> [Lesetext]
------------------------------------

Auch wenn sich die bundesweite Vergabe verzögert, viele Kommunen, Landkreise und einige Bundesländer haben sie schon eingeführt: die Bezahlkarte für Asylbewerber:innen. Im Gegensatz zu einem normalen Konto ist diese vielerorts mit Auflagen verbunden: nur wenig Bargeld, eingeschränkte Überweisungen, gültig nur in der Region. Geflüchtete stellt das vor große Probleme.
An einigen Orten bildet sich praktischer Widerstand gegen dieses Kontrollinstrument. In Hamburg und in München können Bezahlkarten-Nutzer:innen durch einen Tausch Bargeld erhalten, über das sie dann frei verfügen können.
Wir haben mit Katharina Grote von der Initiative “Offen bleiben!” München über die Tauschaktionen geredet – und wie man sie nachmachen kann.
netzpolitik.org: Seit wann gibt es in Bayern Bezahlkarten für Asylsuchende?
Katharina Grote: Die ersten Pilotprojekte haben am 1. April 2024 angefangen. Der Rollout auf das gesamte Landesgebiet ist danach ziemlich schnell erfolgt. Die Stadt München war gar nicht besonders erpicht darauf, Bezahlkarten so schnell wie möglich einzuführen. Aber auf Druck der Staatsregierung wird sie eigentlich bayernweit in allen Kommunen und Landkreisen bis Ende Juli umgesetzt.
netzpolitik.org: Wer hat so eine Karte? Alle, die als Geflüchtete nach Deutschland gekommen sind?
Katharina Grote: Karten bekommen die Personen, die Leistungen nach dem Asylbewerberleistungsgesetz erhalten. Nach ihrer Ankunft bekommen Asylbewerber:innen diese Leistungen für 36 Monate – außer sie fangen vorher schon an zu arbeiten. Das ist aber nicht so einfach.
Wenn man im Dublinverfahren ist, darf man nicht arbeiten. Wenn man alle paar Monate wieder in eine neue Unterkunft umziehen muss, ergibt es für die Arbeitgeber keinen Sinn, die Leute anzustellen und die zuständigen Ämter brauchen dann noch rund ein halbes Jahr, um über Anträge auf Arbeitsaufnahme zu entscheiden.
Außerdem bekommen auch Personen Asylbewerberleistungen, deren Asylanträge abgelehnt werden und die eine Duldung haben. Diese Personen erhalten meist keine Arbeitserlaubnis und sind in den Leistungsbezug gezwungen.
Kein normales Konto
netzpolitik.org: Wie unterscheidet sich so eine Bezahlkarte von einem normalen Konto mit einer Giro-Karte?

------------------------------------

> [Lernmaterial]
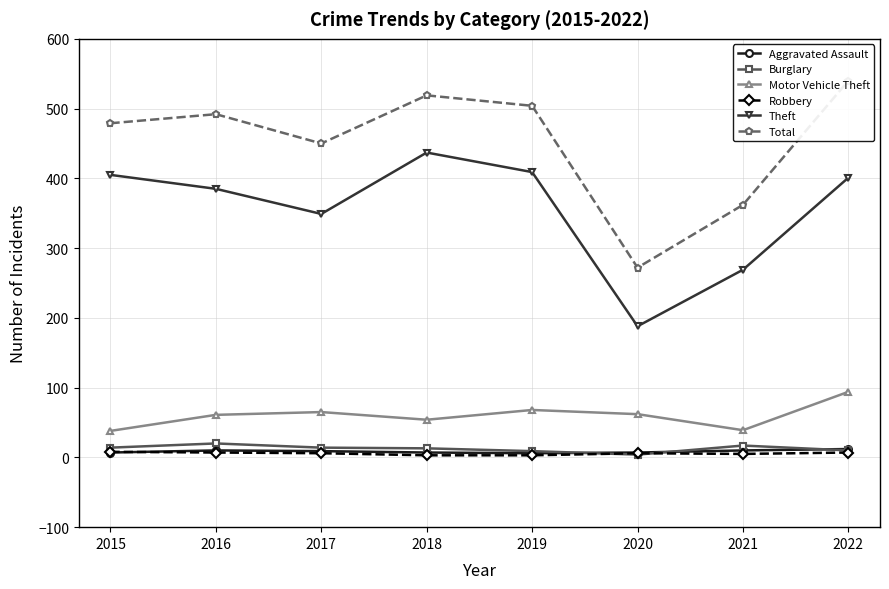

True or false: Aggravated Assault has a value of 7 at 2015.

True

------------------------------------

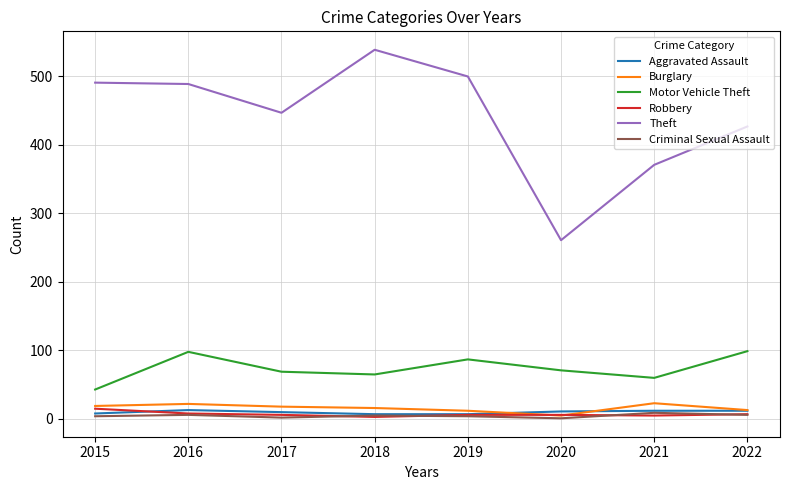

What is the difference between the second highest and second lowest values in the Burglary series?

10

------------------------------------

> [Arbeitsaufträge]
• 1. Gib aus dem Text über die Bezahlkarte den Abschnitt wortgetreu wieder, der mit „Wir haben mit“ beginnt und bis einschließlich „Bezahlkarten für Asylsuchende?“ reicht.
• 2. Setze den Text über die Bezahlkarte für Asylsuchende dort fort, wo er aufhört.

> [Erwartete Ergebnisse]
• 1.
Wir haben mit Katharina Grote von der Initiative “Offen bleiben!” München über die Tauschaktionen geredet – und wie man sie nachmachen kann.
netzpolitik.org: Seit wann gibt es in Bayern Bezahlkarten für Asylsuchende?

• 2.
Katharina Grote: Der große Unterschied für die Asylbewerber:innen sind die Restriktionen, die mit einer Bezahlkarte verbunden sind.
In Bayern ist es so, dass man nur Überweisungen an Empfänger einrichten kann, die vorher geprüft worden sind – zum Beispiel an Anwält:innen oder an den Sportverein. Zu Beginn musste das einzeln freigeschaltet werden. Die Leute müssen dann für jede Überweisung zum Amt gehen. In Zukunft soll es so sein, dass an bestimmte freigegebene Empfänger auch selbst Überweisungen eingerichtet werden können. Da muss man schauen, wie gut das in der Umsetzung funktioniert.
netzpolitik.org: Und wie kommt man damit an Bargeld?
Katharina Grote: Leute dürfen pro Monat nur 50 Euro Bargeld mit der Karte abheben. Diese Begrenzung ist vor allem auf dem Land ein großes Problem, wo oft nicht überall Kartenzahlung möglich ist. Da kann man im Bus nicht einfach mit Karte zahlen.
Wenn die Leute eine Residenzpflicht haben, also sich nur in einem bestimmtem Gebiet aufhalten dürfen, kann die Karte auch zusätzlich eine regionale Beschränkung haben. Dann können sie zum Beispiel nur in einem Landkreis mit der Karte bezahlen. Wenn die günstigen Supermärkte im Landkreis nebenan sind, können sie dort nicht einkaufen.
Und viele fahren auch gern in größere Städte, um dort bestimmte Dinge zu kaufen. Zum Beispiel Lebensmittel aus ihren Heimatländern, die man nicht überall bekommen kann, die sie aber gerne essen.
Keine Lösung für niemand
netzpolitik.org: Euer Ziel ist es, dass die Menschen mehr als diese 50 Euro Bargeld zur Verfügung haben.
Katharina Grote: Weil wir die massiven Einschränkungen von den Leuten in ihrem Alltag sehen. Das ist eine Diskriminierung. Die Betroffenen müssen ständig darüber nachdenken: „Kann ich jetzt das noch kaufen?“ Wenn Schuldgeld anfällt, müssen sie erstmal zur Leistungsbehörde gehen und einen Mehrbedarf melden.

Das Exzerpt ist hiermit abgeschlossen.